Muretti a secco, molto più che semplici pietre una sull’altra. Ci sono anche i muretti a secco di Ilbono nella mostra inaugurata nei giorni scorsi a Lerici. Il sindaco Giampietro Murru e il fotografo Ettore Loi sono gli ambasciatori virtuali di quest’arte, patrimonio immateriale per l’Unesco dal 2018.

Una tecnica costruttiva, un valore speciale da conoscere conservare e tramandare, con responsabilità e consapevolezza.

Costruire in pietra a secco significa costruire utilizzando come materiale solo pietre. Nessun legante, sia questo malta o cemento. Un linguaggio universale che caratterizza molte parti d’Italia, d’Europa e del mondo. Un insieme di esperienze, di attenzione alle caratteristiche dei luoghi, di gestione lungimirante delle risorse messe a disposizione dei singoli territori. Questa tecnica ha prodotto nel tempo un’infinità di costruzioni in base alle diverse esigenze del vivere e del lavorare. Ma anche del pregare. Nascono così i muri divisori dei campi, le recinzioni per le greggi, i muri frangivento, i canali per irreggimentare l’acqua, sentieri lastricati e acciottolati, coperture di tetti. Costruzioni perfette, mai banali. Molto più che semplici muri. Vestigia preziose di cui bisogna avere cura. Primo elemento della cura del paesaggio urbano, la cui manutenzione genera lavoro e rafforza l’economia locale. La mostra di Lerici presenta 20 scatti da altrettante zone d’Italia, prima tappa di un’esposizione itinerante che si spera tocchi anche la Sardegna.

In Sardegna qualcosa più che una tecnica costruttiva. Un elemento chiave del paesaggio.

Come salvarli. I Comuni possono fare poco per salvaguardare i muretti a secco. Sono quasi del tutto proprietà di privati. “Questi muretti sono stati alla base delle suddivisioni dei tancati – spiega il sindaco di Ilbono Giampietro Murru -. Un cardine del paesaggio in un’economia agropastorale. Ora purtroppo in parte sono stati abbandonati”. Qualcosa in Ogliastra si appresta a fare il Gal, con un progetto da 50 mila euro per il ripristino dei muretti a Monte Tarè, nelle campagne tra Ilbono e Loceri. L’idea è quella di salvaguardare i sentieri a fini turistici.

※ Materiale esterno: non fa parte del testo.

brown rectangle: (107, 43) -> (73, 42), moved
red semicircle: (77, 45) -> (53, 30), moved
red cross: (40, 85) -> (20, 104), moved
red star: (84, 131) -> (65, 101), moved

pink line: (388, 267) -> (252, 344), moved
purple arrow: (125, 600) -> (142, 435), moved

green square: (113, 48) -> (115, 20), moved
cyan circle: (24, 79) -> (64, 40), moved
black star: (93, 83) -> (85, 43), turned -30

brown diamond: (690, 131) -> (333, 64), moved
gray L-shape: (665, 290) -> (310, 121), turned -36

Murru può vantare si essere uno dei tre sindaci sardi che vent’anni fa, con Baunei e Talana, firmò la petizione per il riconoscimento di patrimonio immateriale. “Occorrerebbe un progetto regionale di salvaguardia che incentivi le maestranze al recupero di questa arte”. Che si tradurrebbe in possibilità di lavoro.

Quanto siano importanti i muretti per il paesaggio rurale in tutto il mondo è chiaro dalla descrizione che ne fa l’Unesco.

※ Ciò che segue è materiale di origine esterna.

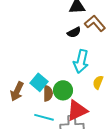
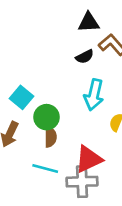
cyan square: (39, 82) -> (21, 97), moved
green circle: (63, 90) -> (46, 117), moved

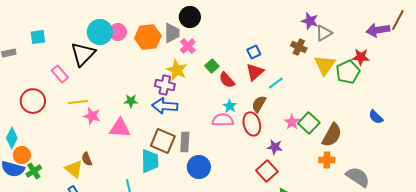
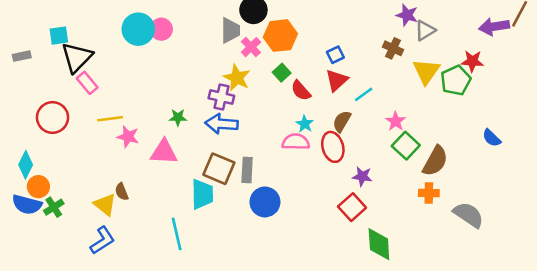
orange hexagon: (148, 37) -> (280, 36), moved
black triangle: (83, 54) -> (77, 57), moved
pink star: (292, 122) -> (396, 121), moved

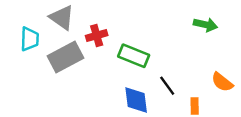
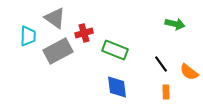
black line: (167, 86) -> (161, 64), moved

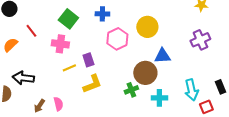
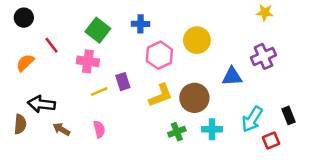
blue triangle: (162, 56) -> (232, 77), moved
yellow L-shape: (92, 84) -> (161, 95), moved
green cross: (131, 90) -> (177, 132), moved
cyan arrow: (191, 90) -> (252, 119), turned 45
pink semicircle: (58, 104) -> (99, 129), moved
brown arrow: (39, 106) -> (61, 129), moved, turned 88

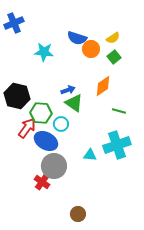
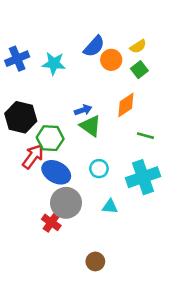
blue cross: (14, 23) -> (17, 59), moved
blue semicircle: (77, 38) -> (94, 46), turned -66
cyan circle: (61, 124) -> (99, 169), moved
cyan triangle: (90, 155) -> (110, 206), moved

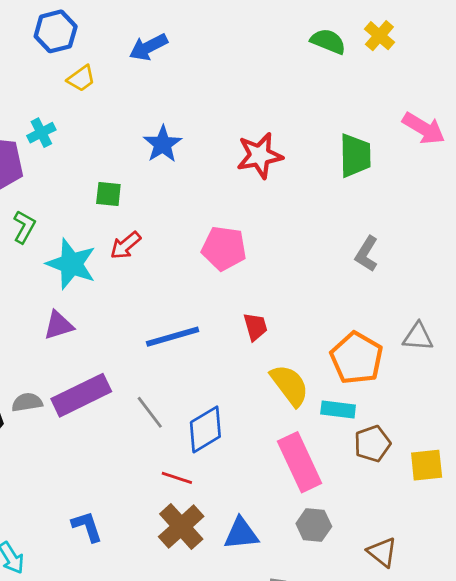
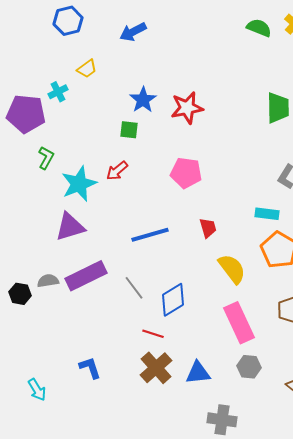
yellow trapezoid: (81, 78) -> (87, 69), moved
red star: (260, 156) -> (187, 108), moved
green square: (108, 194) -> (129, 130), moved
cyan star: (71, 264) -> (79, 184), turned 30
purple triangle: (58, 325) -> (70, 227), size x1.4
cyan rectangle: (338, 409) -> (267, 214), moved

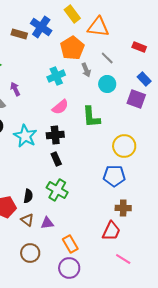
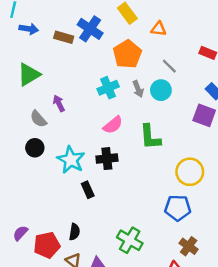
orange triangle: (98, 27) -> (159, 29), size x0.6
gray arrow: (86, 70) -> (138, 89), moved
cyan circle: (107, 84) -> (161, 90), moved
black rectangle: (56, 159) -> (88, 190), moved
green cross: (57, 190) -> (130, 240), moved
brown cross: (123, 208) -> (189, 246), turned 35

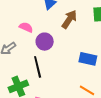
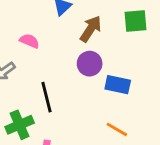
purple circle: (45, 42) -> (90, 64), moved

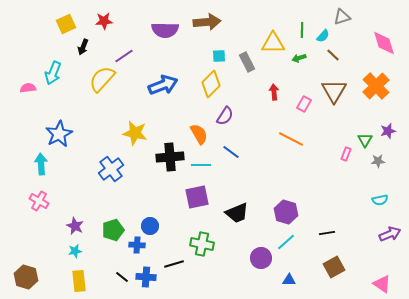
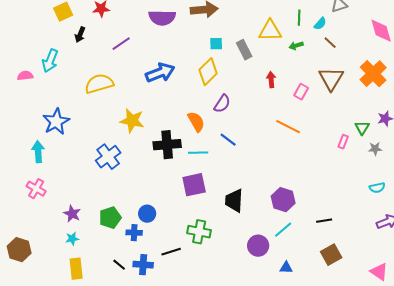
yellow semicircle: (102, 79) -> (99, 84), moved, turned 32
black trapezoid: (237, 213) -> (234, 201), turned 115
brown hexagon: (26, 277) -> (19, 250), moved

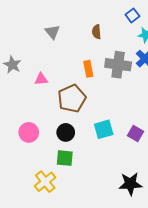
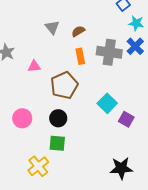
gray triangle: (52, 32) -> (52, 27), moved
brown semicircle: (97, 32) -> (78, 31), moved, turned 64
cyan square: (104, 129) -> (107, 103), moved, turned -30

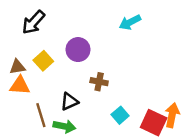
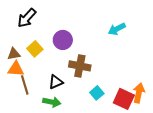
cyan arrow: (130, 22) -> (117, 29), moved
brown cross: (99, 82) -> (80, 66), size x1.5
brown line: (41, 115) -> (25, 85), moved

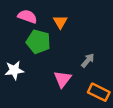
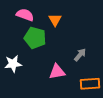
pink triangle: (63, 79) -> (57, 72), turned 42
orange rectangle: (99, 92) -> (90, 84), turned -30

L’elemento della pietra posata senza malta costituisce una caratteristica importante del paesaggio in tutta Cipro, in Francia, in Grecia e in Slovenia, anche se è più diffuso nei villaggi vinicoli della catena montuosa di Troodos (Cipro), nelle isole dell’Egeo e dello Ionio e nelle regioni dell’Epiro e del Peloponneso (Grecia) e nelle regioni del Carso e dell’Istria (Slovenia).

In Croazia, l’uso del “ muretto a secco” è prevalentemente presente nella fascia adriatica-dinarica (regioni dell’Istria, della Primorje e della Dalmazia).

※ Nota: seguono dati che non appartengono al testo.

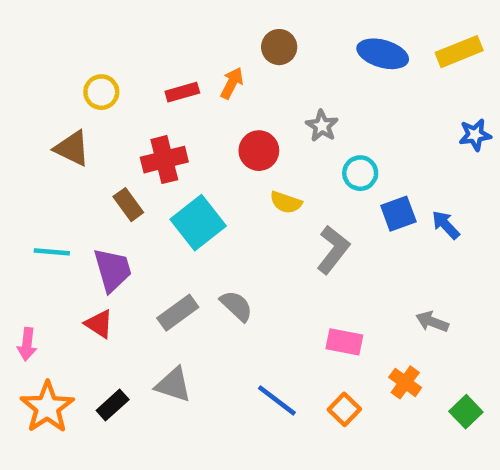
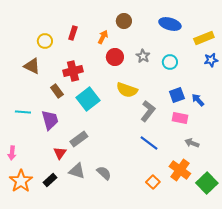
yellow rectangle: (459, 52) -> (204, 38), moved
red rectangle: (182, 92) -> (73, 33), moved, turned -56
red circle: (259, 151) -> (115, 57), moved
cyan circle: (360, 173) -> (170, 62), moved
yellow semicircle: (286, 202) -> (127, 90), size x1.5
gray semicircle: (236, 306) -> (104, 173), moved
red triangle: (99, 324) -> (60, 153), moved, turned 32
pink rectangle: (344, 342) -> (180, 118), moved
orange cross: (405, 382) -> (180, 170), size x1.5
blue line: (277, 400) -> (149, 143), moved
green square: (466, 412) -> (207, 183), size x1.5

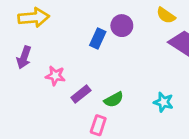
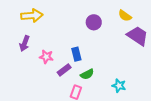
blue rectangle: (98, 39) -> (76, 54), moved, turned -40
cyan star: (163, 102) -> (119, 86), moved

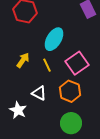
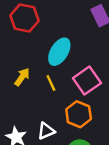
white triangle: (39, 93) -> (46, 131), moved, turned -49

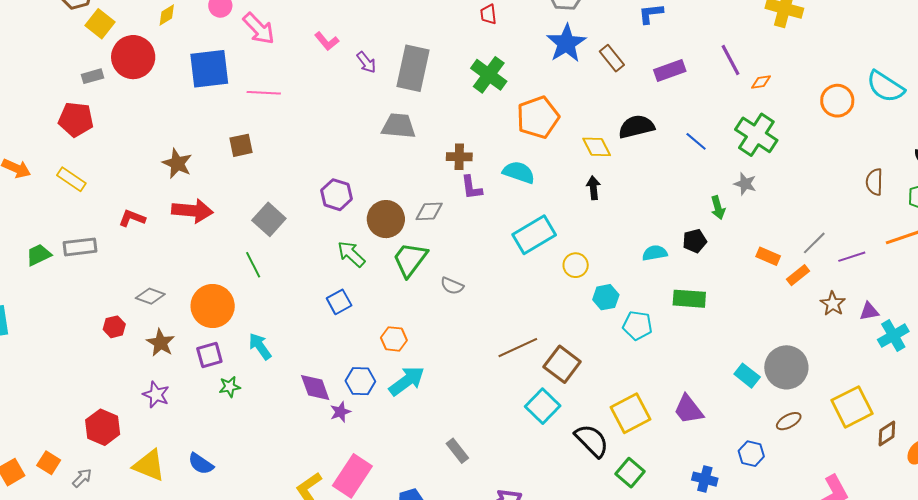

In Italia, le costruzioni in pietra a secco appaiono in molte regioni. In Spagna, esempi di questa tecnica possono essere trovati in tutto il paese, in particolare nelle comunità autonome di Andalusia, Aragona, Asturie, Isole Baleari, Catalogna, Estremadura, Galizia e Valencia.

In Svizzera, la tecnica ha un impatto pronunciato sui paesaggi rurali e altitudinali, in particolare nelle montagne del Giura (Svizzera nord-occidentale), nelle Alpi (Svizzera meridionale) e nella parte sud-orientale del paese.

Va notato che l’elemento è anche praticato in molti altri luoghi e paesi del mondo e potrebbe essere identificabile come una espressione universale dell’interazione umana con l’ambiente naturale.

In Sardegna sono tutelati da una legge regionale del 2004. La loro storia è antica. La costruzione di un muretto a secco con pietre non lavorate o pietre grezze si fa cominciare nel 1820 con l’attuazione dell’Editto delle chiudende. Con questi interventi il paesaggio sardo si è modificato anche da un punto di vista della distribuzione arborea, creando zone di infoltimento vegetativo proprio la dove sorgevano i muri. La ragione di questo fenomeno è stata studiata dal geologo Camillo Reina (1928-1975) che dimostrò la capacità delle pietre di arrestare il processo di evaporazione dell’acqua dal terreno continuando nel contempo a fornire acqua alle radici. Nell’Isola i muretti vengono associati a una lunghissima storia di sangue e agguati nelle campagne. Fino a identificare una tipologia precisa di delitti. Come se la colpa fosse delle pietre.